In May 2015 the European Commission (EC) published its ‘Digital Single Market Strategy for Europe’ , outlining 16 legislative and non-legislative initiatives designed to create a single market in digital goods and services across the European Union. As part of this Strategy, the Commission drew attention to facilitate access to online markets, strengthen digital networks and boost the digital transformation of Small- and medium-sized enterprises (SMEs) which represent 99% of all businesses in the EU . In order to also support the Single Market dimension of data protection, the EC proposed in 2012 a uniform set of rules to ensure a high level of data protection for individuals and promote legal certainty and consistency to all businesses across EU.
The General Data Protection Regulation (EU) 679/2016 (‘GDPR’) will be, as of 25 May 2018, the main data protection legal framework in EU directly applicable to all Member States, repealing the current Data Protection Directive 95/46/EC. Currently, businesses in the EU have to deal with 28 different data protection laws. This fragmentation is a costly administrative burden that makes it harder for many companies, particularly SMEs, to access new markets. The new rules are expected to bring benefits of an estimated €2.3 billion per year, at a European Level.
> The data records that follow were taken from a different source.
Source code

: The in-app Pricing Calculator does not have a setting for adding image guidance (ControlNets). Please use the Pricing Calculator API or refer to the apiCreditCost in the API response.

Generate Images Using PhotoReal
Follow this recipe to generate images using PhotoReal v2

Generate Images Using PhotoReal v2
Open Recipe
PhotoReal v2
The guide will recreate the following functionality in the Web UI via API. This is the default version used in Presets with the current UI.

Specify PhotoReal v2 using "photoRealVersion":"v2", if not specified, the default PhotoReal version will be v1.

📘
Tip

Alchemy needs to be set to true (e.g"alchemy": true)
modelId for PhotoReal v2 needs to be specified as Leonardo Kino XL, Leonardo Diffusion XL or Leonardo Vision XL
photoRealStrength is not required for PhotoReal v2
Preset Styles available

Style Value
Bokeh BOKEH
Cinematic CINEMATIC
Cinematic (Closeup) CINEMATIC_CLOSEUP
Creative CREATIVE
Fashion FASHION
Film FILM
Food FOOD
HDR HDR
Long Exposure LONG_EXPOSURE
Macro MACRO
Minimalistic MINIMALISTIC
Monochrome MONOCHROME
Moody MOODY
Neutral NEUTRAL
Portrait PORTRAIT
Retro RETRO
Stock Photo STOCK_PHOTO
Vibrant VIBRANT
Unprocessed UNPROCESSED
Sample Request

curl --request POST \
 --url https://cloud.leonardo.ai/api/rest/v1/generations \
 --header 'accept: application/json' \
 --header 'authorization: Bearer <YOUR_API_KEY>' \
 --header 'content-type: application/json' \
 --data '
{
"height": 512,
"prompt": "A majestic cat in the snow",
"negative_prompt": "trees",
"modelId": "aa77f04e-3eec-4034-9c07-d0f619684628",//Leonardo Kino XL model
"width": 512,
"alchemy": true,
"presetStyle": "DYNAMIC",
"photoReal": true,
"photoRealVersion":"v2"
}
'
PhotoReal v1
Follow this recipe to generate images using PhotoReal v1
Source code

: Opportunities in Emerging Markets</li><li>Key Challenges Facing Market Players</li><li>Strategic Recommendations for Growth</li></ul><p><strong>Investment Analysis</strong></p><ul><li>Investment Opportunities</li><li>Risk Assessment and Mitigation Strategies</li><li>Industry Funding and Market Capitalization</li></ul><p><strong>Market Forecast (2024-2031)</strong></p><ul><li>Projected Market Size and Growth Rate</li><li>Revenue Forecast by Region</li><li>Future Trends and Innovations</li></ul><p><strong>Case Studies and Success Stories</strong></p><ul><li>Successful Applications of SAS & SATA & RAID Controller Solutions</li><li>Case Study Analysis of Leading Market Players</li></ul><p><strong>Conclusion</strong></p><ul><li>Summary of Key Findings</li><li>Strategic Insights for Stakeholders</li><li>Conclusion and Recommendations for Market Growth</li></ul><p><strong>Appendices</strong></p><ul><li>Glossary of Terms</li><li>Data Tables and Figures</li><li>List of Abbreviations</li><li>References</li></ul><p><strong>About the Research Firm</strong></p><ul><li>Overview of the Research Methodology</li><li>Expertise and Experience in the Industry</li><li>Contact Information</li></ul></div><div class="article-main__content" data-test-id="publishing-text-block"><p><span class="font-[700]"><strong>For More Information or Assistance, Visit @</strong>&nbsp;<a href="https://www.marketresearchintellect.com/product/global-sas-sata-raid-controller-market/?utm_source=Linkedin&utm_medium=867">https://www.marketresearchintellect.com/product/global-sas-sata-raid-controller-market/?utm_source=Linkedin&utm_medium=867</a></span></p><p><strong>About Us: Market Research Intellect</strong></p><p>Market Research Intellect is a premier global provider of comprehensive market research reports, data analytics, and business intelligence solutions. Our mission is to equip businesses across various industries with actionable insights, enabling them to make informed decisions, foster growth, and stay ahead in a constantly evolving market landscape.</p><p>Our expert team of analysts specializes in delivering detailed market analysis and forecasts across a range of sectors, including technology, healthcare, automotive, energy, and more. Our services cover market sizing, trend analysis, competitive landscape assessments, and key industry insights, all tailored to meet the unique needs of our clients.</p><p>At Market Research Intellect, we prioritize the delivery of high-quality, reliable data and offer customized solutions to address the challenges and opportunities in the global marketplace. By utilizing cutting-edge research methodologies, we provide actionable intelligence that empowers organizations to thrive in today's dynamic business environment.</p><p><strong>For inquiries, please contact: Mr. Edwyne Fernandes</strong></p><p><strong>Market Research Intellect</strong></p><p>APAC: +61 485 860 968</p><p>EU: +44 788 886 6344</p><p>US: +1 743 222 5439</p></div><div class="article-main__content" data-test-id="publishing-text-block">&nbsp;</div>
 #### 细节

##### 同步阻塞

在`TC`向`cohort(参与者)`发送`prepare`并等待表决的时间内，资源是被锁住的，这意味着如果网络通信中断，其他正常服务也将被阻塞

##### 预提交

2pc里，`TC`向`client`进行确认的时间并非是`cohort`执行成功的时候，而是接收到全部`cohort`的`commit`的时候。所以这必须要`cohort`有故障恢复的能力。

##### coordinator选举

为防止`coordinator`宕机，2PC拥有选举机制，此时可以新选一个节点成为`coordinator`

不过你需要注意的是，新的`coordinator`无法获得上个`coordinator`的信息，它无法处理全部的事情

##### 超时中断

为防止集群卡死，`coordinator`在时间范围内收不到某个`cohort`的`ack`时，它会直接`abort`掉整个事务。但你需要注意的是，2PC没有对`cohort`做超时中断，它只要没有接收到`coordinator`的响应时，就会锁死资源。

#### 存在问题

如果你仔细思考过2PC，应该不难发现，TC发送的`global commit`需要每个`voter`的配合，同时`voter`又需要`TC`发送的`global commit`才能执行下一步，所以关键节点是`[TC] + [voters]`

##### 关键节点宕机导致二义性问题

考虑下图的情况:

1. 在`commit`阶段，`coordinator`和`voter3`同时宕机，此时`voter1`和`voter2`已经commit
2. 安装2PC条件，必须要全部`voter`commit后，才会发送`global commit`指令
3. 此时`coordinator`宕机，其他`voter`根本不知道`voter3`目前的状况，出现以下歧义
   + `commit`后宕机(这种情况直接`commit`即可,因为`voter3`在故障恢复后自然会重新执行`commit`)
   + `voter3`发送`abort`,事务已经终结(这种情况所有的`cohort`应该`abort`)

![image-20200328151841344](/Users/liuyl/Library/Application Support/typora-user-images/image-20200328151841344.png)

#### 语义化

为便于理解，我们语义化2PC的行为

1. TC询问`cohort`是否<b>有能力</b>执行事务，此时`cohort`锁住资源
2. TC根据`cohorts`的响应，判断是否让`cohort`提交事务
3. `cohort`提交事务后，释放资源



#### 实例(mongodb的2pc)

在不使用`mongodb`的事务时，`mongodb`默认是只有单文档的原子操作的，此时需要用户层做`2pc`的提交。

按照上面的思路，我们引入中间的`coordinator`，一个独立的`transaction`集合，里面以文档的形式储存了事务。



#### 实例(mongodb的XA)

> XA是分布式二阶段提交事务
One of the core obligations for all businesses, including SMEs, acting either as data controllers or data processors, in GDPR is that of the security of personal data. In particular, according to GDPR security equally covers confidentiality, integrity and availability and should be considered following a risk-based approach: the higher the risk, the more rigorous the measures that the controller or the processor needs to take (in order to manage the risk). Even if this risk-based approach is not a new concept only a few specific privacy risk assessment frameworks have been presented, focusing principally on the evaluation of risks to personal data and adoption of relevant security measures. While big companies have the possibility to respond to and appropriately implement these frameworks, SMEs do not always have the necessary expertise and resources to do so. Indeed, it is in many cases difficult for SMEs to comprehend the specificities of the risks associated with personal data processing, as well as to assess and manage these risks following a formal methodology . This can put on harm’s way the personal data processed by SMEs, hindering at the same time compliance of SMEs with the GDPR legal obligations.